Uma pesquisa realizada pela consultoria Elife e divulgada nesta semana mostra que o número de reclamações de consumidores contra empresas cresceu nos primeiros meses de 2021 se comparado aos dois anos anteriores. Os dados consideraram cerca de 2,8 milhões de menções contra aproximadamente 70 empresas que atuam no Brasil.

Segundo o levantamento, os setores financeiro e automotivo foram os que mais apresentaram queixas de clientes entre janeiro e abril deste ano. Enquanto bancos apresentaram 32% no índice de reclamações, as empresas automotivas tiveram 30% de manifestações contra os serviços.
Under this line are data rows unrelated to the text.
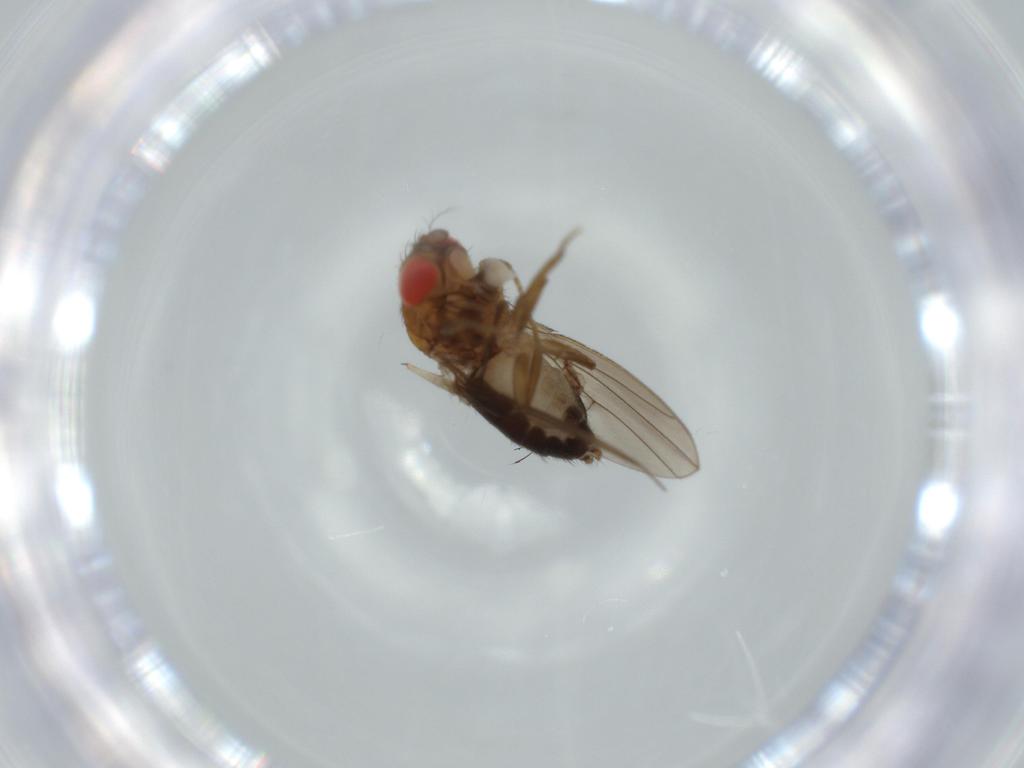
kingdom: Animalia
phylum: Arthropoda
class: Insecta
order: Diptera
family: Drosophilidae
No caso do financeiro, segundo os especialistas, a dificuldade no fornecimento de crédito para consumidores, devido à redução média dos salários devido à crise econômica, e o aumento da inadimplência para aqueles que conseguiram empréstimos em bancos. Já o setor automotivo foi impactado pela falta de fornecimentos de peças e atraso na entrega de carros.
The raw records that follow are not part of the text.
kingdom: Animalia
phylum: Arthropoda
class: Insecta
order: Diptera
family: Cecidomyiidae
O setor de cuidados pessoais também foi destaque negativo na pesquisa. Entre janeiro e abril de 2021, 28% dos consumidores se mostram insatisfeitos com o serviço prestado. As queixas estão ligadas a indisponibilidade na loja, aumento de preços e mudanças de formulação.

"Quando as pessoas ressignificaram as casas delas como um ambiente de trabalho, elas passaram a exigir mais dos fornecedores de serviço. Fornecedores de internet, por exemplo, telefonia celular, acabaram sendo impactados. Outro ponto que foi importante e que gerou bastante impacto de negatividade foi a crise de abastecimento que a gente teve no começo do em março do ano passado", afirma Breno Soutto, head de insights da empresa.

"Um exemplo claro sobre índice de reclamações aconteceu com as academias. O serviço ele deixou de existir por um tempo e as pessoas foram reclamar porque, afinal de contas, você fecha um contrato de um ano e a cobrança é feita e isso também levou as pessoas a perceberem uma piora de imagem desse serviço prestado", concluiu.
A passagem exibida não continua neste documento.